* _What is being asked_
Needed from the data below: all lines that contain the word "click".

* _Study material_

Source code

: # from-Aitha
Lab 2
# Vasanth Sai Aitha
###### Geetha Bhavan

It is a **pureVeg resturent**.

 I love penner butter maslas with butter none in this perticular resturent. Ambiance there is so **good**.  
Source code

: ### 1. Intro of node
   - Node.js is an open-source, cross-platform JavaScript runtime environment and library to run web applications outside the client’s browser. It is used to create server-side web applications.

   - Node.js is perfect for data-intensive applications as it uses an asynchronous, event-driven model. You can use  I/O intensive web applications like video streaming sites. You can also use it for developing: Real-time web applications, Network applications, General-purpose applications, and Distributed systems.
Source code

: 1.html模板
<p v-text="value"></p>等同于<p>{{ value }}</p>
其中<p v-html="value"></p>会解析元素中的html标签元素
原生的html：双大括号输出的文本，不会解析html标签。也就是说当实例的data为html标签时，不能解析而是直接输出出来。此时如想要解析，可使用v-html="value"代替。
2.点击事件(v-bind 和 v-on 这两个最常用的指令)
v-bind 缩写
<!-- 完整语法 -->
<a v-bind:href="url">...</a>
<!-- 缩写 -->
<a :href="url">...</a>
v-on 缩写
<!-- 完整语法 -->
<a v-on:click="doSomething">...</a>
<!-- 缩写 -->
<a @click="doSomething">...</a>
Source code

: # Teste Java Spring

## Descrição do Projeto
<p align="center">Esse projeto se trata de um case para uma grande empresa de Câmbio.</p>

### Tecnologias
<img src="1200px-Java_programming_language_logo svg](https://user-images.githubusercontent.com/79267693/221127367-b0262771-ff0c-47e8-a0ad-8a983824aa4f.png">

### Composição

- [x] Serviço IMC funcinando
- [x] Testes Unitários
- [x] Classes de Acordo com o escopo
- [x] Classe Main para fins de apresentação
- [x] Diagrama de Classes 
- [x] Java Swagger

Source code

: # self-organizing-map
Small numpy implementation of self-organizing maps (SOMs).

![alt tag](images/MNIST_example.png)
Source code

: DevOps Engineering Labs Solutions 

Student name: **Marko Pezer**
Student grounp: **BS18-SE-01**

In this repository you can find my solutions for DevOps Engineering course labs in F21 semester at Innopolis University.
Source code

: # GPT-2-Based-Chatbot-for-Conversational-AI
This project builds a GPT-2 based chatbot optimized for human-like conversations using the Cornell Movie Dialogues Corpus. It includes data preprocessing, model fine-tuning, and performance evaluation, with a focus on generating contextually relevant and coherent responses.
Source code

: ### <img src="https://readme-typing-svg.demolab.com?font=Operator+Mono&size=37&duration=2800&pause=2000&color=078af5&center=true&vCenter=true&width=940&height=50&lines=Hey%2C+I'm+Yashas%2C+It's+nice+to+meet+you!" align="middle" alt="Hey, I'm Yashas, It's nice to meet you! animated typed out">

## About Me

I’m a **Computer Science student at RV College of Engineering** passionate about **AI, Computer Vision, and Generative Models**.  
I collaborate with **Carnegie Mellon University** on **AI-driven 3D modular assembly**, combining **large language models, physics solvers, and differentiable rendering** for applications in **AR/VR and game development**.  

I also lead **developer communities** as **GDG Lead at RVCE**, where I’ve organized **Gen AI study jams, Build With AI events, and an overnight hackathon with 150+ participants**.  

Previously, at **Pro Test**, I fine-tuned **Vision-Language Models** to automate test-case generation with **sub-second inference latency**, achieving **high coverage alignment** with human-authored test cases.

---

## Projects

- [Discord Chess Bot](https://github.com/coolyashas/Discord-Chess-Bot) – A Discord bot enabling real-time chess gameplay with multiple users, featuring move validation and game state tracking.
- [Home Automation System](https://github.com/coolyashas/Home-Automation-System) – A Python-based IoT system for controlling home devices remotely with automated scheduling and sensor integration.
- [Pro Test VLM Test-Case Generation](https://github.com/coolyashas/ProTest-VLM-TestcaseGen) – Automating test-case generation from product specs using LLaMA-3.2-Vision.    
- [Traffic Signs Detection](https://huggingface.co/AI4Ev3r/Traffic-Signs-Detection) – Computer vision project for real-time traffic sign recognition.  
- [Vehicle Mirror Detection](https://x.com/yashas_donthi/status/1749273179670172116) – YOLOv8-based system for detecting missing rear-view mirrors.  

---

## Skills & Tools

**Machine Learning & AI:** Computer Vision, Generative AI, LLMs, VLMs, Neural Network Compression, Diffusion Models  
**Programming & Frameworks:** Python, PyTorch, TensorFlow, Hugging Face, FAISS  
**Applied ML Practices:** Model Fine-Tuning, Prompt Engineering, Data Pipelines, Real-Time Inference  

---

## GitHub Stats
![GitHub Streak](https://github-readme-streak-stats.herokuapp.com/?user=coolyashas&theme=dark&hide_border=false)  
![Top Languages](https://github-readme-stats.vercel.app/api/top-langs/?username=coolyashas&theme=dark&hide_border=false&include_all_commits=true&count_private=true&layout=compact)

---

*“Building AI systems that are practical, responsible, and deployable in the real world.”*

* _Answer to the problem_
<a v-on:click="doSomething">...</a>
<a @click="doSomething">...</a>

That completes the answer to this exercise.